Analysis of individual macrophages that develop within a tumor identified a new subtype of this cell that is both tumor-friendly and unaffected by drugs that block the CSF1 receptor.

“Other papers have hinted at the idea of resistant macrophages, but these mechanisms have never been defined at the level of detail we achieved with this technology,” Jackson said. He added that these deep insights “definitely suggest new strategies for targeting macrophages with the potential to show more benefit in the clinic.”

The immune system’s dendritic cells can also fight cancer by helping T cells to recognize tumor cells and attack them. However, test drugs designed to boost the activity of dendritic cells have also had limited success to date. “But they do show some signs of activity in the clinic, so people are still very interested in this approach,” said Xin, a senior scientist in Oncology Research.

The single-cell data identified a promising subset of dendritic cells. When these particular immune cells were mobilized by a test drug called a CD40 activator, they launched an effective immune response to the tumor. The findings suggest that a CD40 drug “could increase the response rate of patients to checkpoint inhibitors or turn a non-responder into a responder,” said Xin. The results also point to new biomarkers that could help to identify patients that might benefit from this approach.

Implications that go beyond cancer

Wenjun noted that in the three years since the first Cell paper was published in collaboration with the Chinese research team, Amgen has established a strong internal capability in single-cell RNA sequencing. “Many Amgen drug discovery teams are now using this technology in their programs. We are building our own strengths in the bioinformatic analysis you need for this type of research.” In addition, the established Amgen postdoc program also helped to enable this type of cutting-edge research. “We had two postdocs actively participated in this study. Katarzyna Skrzypczynska, a postdoc in Jackson’s lab, is a co-first author on this paper. Aaron Rapaport, a postdoc from my lab, also made important contributions to this study,” said Wenjun.

The richness of data provided by single-cell studies “has huge implications across our therapeutic pipeline,” said Jackson. That includes even well-established technologies, like the BiTE® (bispecific T cell engager) platform that Amgen has pioneered. “We are applying single-cell sequencing to better understand how our BiTE molecules can change the gene expression and activation of T cells, as well as the effects these molecules have on the tumor environment.”

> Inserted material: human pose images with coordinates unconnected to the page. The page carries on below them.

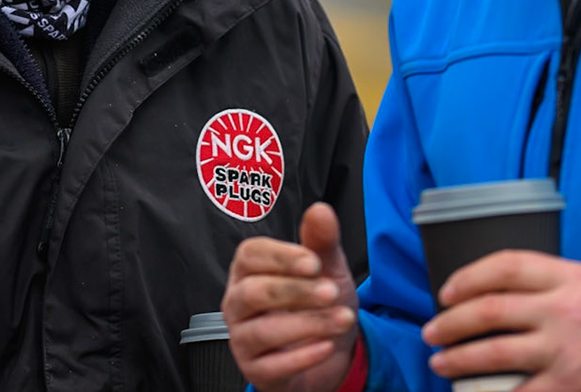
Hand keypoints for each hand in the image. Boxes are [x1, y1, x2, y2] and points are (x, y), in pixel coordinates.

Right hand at [224, 202, 360, 391]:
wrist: (330, 351)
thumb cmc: (317, 303)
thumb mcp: (326, 269)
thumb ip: (321, 241)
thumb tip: (320, 209)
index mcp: (248, 271)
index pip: (249, 255)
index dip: (280, 257)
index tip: (313, 262)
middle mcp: (238, 303)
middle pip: (254, 292)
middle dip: (296, 291)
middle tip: (331, 291)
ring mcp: (243, 339)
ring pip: (264, 331)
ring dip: (307, 324)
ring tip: (342, 319)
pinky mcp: (256, 371)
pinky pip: (273, 366)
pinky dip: (304, 356)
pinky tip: (328, 346)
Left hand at [422, 251, 580, 391]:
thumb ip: (543, 281)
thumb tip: (490, 290)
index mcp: (564, 277)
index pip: (504, 267)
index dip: (467, 276)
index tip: (446, 291)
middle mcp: (559, 311)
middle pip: (490, 310)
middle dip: (452, 322)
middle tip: (431, 331)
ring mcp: (563, 350)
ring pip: (495, 352)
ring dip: (460, 358)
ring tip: (440, 362)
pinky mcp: (570, 384)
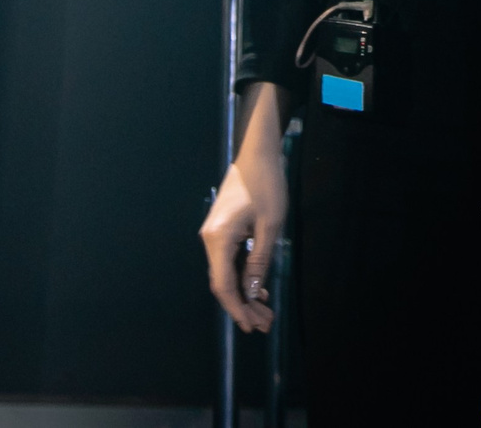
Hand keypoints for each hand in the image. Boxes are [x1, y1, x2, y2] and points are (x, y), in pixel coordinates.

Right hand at [200, 134, 287, 333]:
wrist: (257, 154)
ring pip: (227, 273)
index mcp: (218, 240)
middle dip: (243, 306)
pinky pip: (230, 260)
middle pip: (223, 282)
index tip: (250, 326)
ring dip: (244, 293)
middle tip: (264, 324)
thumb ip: (259, 261)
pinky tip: (258, 289)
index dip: (236, 309)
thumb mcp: (270, 225)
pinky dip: (243, 276)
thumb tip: (251, 293)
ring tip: (264, 312)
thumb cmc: (266, 186)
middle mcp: (210, 240)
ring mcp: (215, 235)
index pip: (223, 285)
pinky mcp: (223, 231)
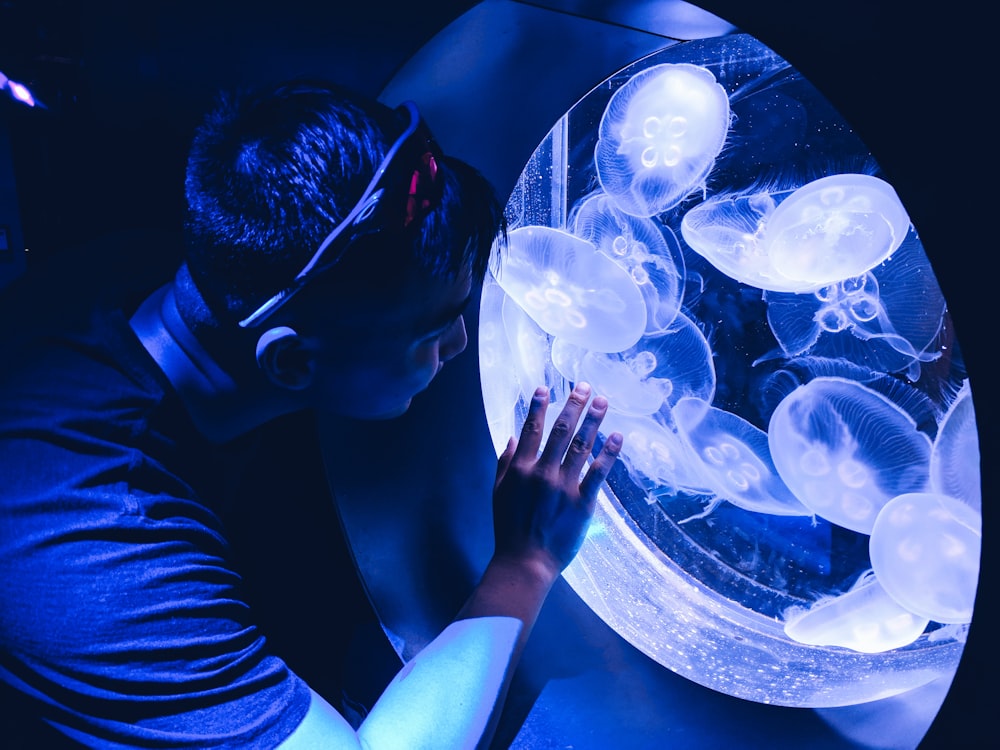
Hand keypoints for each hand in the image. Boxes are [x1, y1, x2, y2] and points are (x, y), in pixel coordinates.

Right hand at [492, 382, 622, 579]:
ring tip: (603, 401)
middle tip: (584, 386)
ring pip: (581, 446)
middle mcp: (542, 473)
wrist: (525, 562)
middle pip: (560, 431)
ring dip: (593, 421)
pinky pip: (598, 473)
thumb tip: (510, 438)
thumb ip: (505, 463)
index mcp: (520, 469)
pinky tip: (617, 436)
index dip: (539, 406)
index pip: (531, 430)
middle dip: (573, 405)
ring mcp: (563, 487)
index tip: (546, 387)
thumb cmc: (509, 528)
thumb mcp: (499, 493)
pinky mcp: (582, 503)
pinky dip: (609, 453)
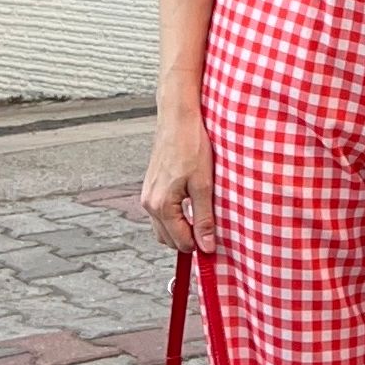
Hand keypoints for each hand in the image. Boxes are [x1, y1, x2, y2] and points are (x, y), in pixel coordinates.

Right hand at [141, 113, 217, 251]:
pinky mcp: (151, 186)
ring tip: (203, 215)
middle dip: (189, 239)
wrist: (178, 118)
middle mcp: (149, 203)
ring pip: (163, 227)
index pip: (180, 242)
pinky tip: (192, 203)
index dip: (200, 245)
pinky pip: (161, 212)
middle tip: (211, 228)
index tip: (216, 240)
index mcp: (162, 205)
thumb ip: (204, 218)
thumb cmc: (192, 146)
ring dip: (181, 228)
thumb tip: (206, 246)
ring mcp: (148, 194)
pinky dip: (175, 216)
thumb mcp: (204, 185)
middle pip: (168, 239)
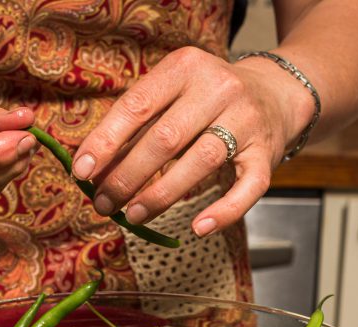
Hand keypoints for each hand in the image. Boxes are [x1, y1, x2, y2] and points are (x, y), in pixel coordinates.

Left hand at [70, 47, 309, 236]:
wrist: (276, 94)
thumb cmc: (206, 100)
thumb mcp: (172, 95)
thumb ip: (135, 126)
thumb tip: (91, 169)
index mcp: (185, 67)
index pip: (137, 105)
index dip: (106, 141)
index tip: (81, 171)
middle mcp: (219, 88)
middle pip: (165, 138)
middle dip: (127, 176)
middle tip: (104, 203)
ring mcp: (247, 120)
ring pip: (200, 162)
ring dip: (161, 195)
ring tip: (133, 216)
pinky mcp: (267, 153)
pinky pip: (247, 188)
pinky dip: (223, 211)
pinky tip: (198, 228)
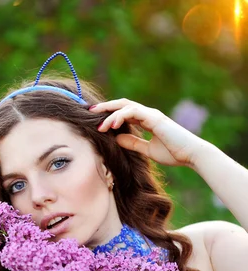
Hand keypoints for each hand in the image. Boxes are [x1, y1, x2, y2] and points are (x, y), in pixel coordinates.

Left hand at [89, 98, 207, 168]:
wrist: (190, 154)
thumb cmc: (173, 153)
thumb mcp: (147, 150)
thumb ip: (133, 143)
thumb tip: (117, 139)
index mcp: (147, 120)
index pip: (125, 112)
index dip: (110, 114)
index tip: (96, 121)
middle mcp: (148, 114)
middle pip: (122, 104)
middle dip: (106, 107)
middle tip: (89, 112)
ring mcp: (151, 114)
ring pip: (126, 106)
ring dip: (110, 114)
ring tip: (99, 125)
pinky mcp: (154, 118)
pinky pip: (133, 112)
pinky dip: (120, 116)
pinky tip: (111, 125)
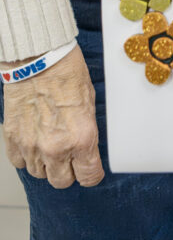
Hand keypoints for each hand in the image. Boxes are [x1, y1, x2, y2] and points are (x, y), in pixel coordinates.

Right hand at [2, 46, 101, 187]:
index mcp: (82, 137)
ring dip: (46, 163)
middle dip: (68, 171)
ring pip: (39, 174)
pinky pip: (20, 163)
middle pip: (62, 182)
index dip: (91, 174)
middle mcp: (56, 148)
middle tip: (70, 157)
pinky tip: (33, 139)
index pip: (89, 176)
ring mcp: (32, 146)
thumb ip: (86, 132)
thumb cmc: (67, 73)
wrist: (39, 58)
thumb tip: (86, 150)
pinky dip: (27, 155)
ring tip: (50, 142)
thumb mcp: (89, 102)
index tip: (90, 171)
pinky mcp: (13, 140)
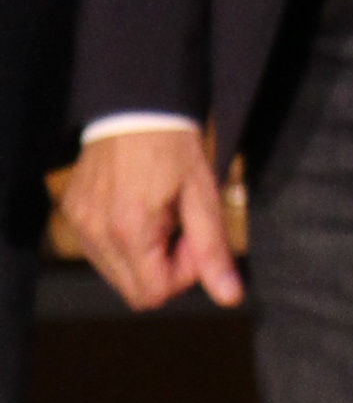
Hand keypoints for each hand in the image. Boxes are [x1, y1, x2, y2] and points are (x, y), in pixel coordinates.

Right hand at [62, 125, 245, 313]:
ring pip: (116, 274)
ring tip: (160, 216)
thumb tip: (229, 297)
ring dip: (144, 257)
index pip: (155, 293)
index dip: (184, 275)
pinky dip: (123, 243)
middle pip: (134, 291)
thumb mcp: (202, 196)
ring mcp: (80, 223)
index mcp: (131, 231)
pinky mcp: (73, 213)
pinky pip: (99, 251)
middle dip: (165, 269)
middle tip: (180, 228)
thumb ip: (212, 250)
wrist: (135, 105)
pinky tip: (139, 211)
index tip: (194, 239)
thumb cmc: (173, 146)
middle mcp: (97, 233)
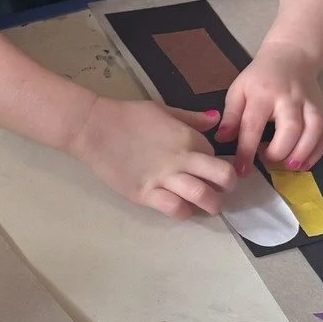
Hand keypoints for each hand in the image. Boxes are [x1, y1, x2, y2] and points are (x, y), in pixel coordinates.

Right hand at [68, 96, 237, 219]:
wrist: (94, 128)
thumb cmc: (128, 116)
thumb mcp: (163, 109)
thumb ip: (191, 118)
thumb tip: (215, 119)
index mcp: (188, 137)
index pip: (217, 156)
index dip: (216, 164)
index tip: (208, 170)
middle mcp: (182, 159)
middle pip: (223, 177)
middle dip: (228, 188)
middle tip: (220, 192)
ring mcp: (164, 178)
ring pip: (203, 197)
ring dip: (211, 205)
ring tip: (206, 207)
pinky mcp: (145, 194)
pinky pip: (174, 209)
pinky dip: (183, 212)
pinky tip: (179, 208)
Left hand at [218, 42, 322, 176]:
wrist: (291, 56)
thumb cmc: (260, 78)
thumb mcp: (239, 90)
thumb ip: (231, 116)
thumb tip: (222, 140)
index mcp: (263, 94)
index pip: (253, 126)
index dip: (246, 151)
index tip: (241, 170)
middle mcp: (289, 99)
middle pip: (290, 129)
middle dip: (279, 152)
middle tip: (267, 162)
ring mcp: (309, 104)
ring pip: (314, 130)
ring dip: (302, 153)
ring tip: (289, 167)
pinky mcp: (322, 109)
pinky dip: (317, 151)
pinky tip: (304, 163)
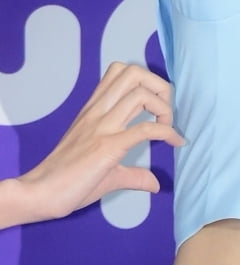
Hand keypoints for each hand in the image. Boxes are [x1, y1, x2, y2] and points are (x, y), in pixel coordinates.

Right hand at [0, 62, 183, 228]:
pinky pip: (145, 128)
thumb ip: (133, 174)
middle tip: (165, 112)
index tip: (157, 108)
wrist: (40, 192)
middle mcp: (98, 112)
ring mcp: (102, 127)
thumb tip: (154, 183)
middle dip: (160, 86)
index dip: (147, 82)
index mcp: (94, 110)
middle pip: (134, 73)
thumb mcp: (106, 171)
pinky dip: (167, 132)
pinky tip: (174, 143)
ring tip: (168, 127)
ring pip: (140, 93)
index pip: (119, 72)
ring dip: (164, 107)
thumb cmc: (66, 180)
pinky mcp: (107, 147)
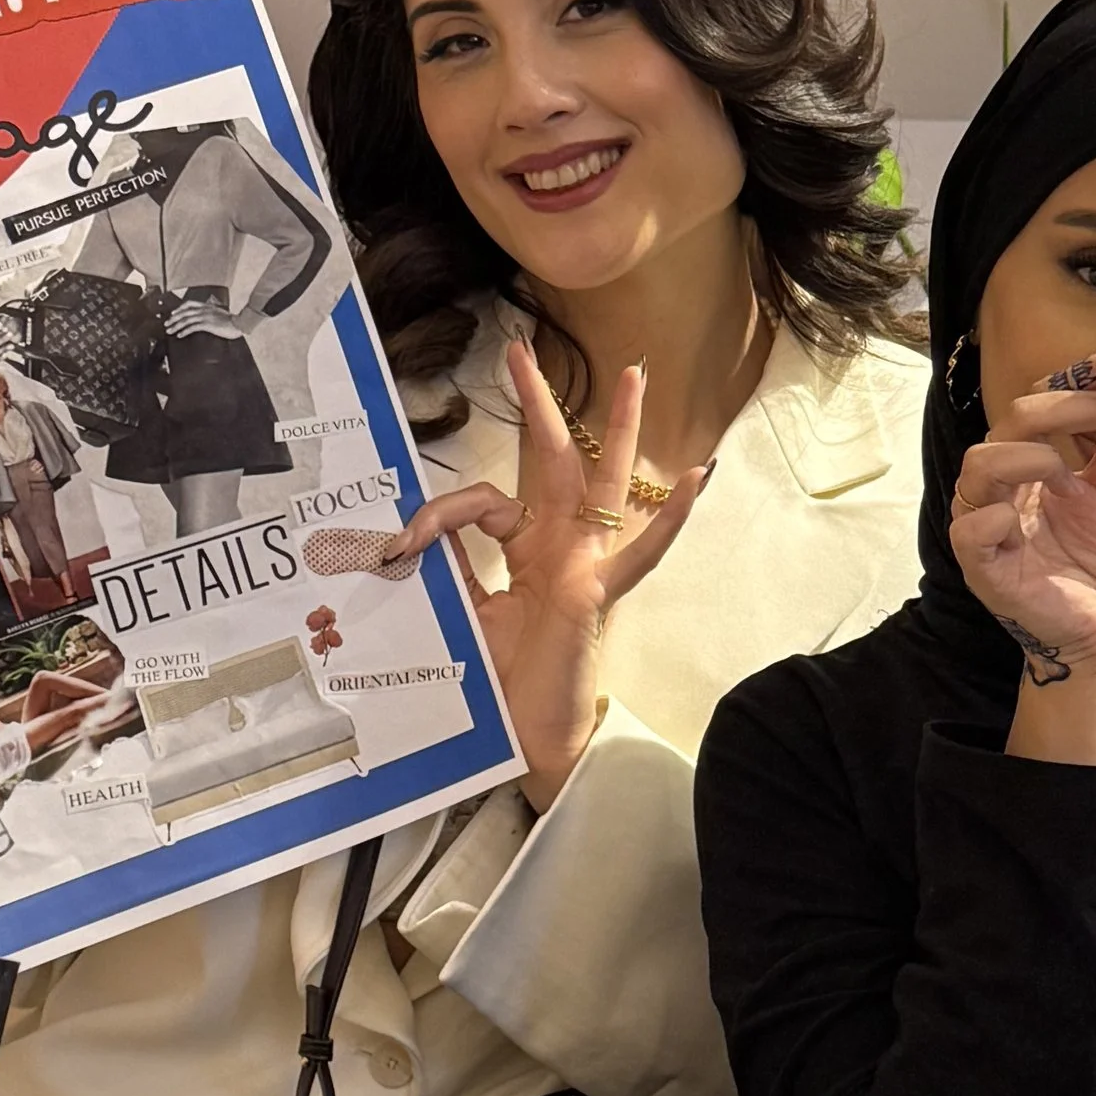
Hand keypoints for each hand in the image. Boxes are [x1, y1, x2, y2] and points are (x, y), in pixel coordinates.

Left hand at [164, 299, 245, 340]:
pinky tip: (180, 335)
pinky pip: (192, 327)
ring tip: (170, 330)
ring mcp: (205, 317)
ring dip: (176, 325)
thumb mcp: (220, 313)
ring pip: (186, 320)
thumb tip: (207, 317)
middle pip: (184, 312)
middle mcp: (204, 310)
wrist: (239, 323)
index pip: (189, 304)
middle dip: (173, 318)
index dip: (179, 308)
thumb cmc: (232, 321)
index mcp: (206, 306)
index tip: (173, 313)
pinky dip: (184, 331)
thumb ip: (212, 313)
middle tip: (167, 324)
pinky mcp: (207, 324)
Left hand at [380, 338, 704, 810]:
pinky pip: (642, 551)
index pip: (485, 505)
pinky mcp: (600, 594)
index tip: (401, 543)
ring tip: (632, 378)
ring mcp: (587, 568)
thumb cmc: (504, 687)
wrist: (531, 745)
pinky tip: (694, 477)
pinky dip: (672, 515)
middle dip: (538, 405)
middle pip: (554, 463)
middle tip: (519, 350)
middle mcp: (562, 551)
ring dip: (617, 430)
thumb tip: (409, 534)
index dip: (441, 512)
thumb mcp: (461, 616)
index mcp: (529, 555)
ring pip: (603, 486)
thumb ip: (447, 571)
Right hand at [950, 342, 1095, 690]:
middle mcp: (1007, 483)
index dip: (1088, 372)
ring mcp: (990, 523)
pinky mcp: (984, 567)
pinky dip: (996, 516)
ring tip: (1070, 476)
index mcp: (1035, 459)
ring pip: (980, 463)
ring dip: (1031, 454)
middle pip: (1015, 418)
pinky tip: (1024, 520)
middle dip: (1073, 405)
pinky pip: (969, 529)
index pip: (1046, 396)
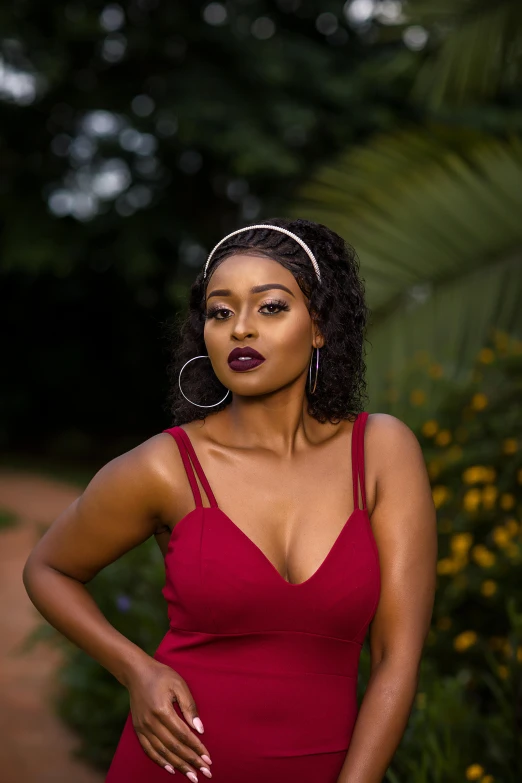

While single-cell studies have focused mainly on cancer and cancer therapies to date, the technology’s potential goes much further, said Flavius Martin, vice president, Oncology and Inflammation Research. “The whole world is using this to try to understand disease mechanisms better to improve target discovery. The sequencing itself is still expensive, but the costs are coming down and the technology is being commoditized. The real success factor now is good progressive biology. Companies like Amgen who have smart biologists will be able to ask the big questions and get ahead.”

Some of the biggest questions come down to how disease is defined, diagnosed, and treated. “This tool will revolutionize diagnostic and biomarker work and help us to define different disease more precisely,” Flavius said. “Many human diseases are actually syndromes, or collections of symptoms. They may be known clinically as one disease, but a lot of them are quite diverse in their molecular mechanisms. That’s why you often see differences in how patients with the same disease respond to therapies, because there is actually a lot of heterogeneity in how diseases are generated.

“The single-cell technology will allow us to understand that better, and cancer is just the tip of the iceberg. We are already broadening its reach into autoimmunity, and we can use it to go deeper into other diseases as well.”


  1. Zhang, Lei, et al. "Single-Cell Analyses Inform Mechanisms of Myeloid-Targeted Therapies in Colon Cancer." Cell 181.2 (2020): 442-459.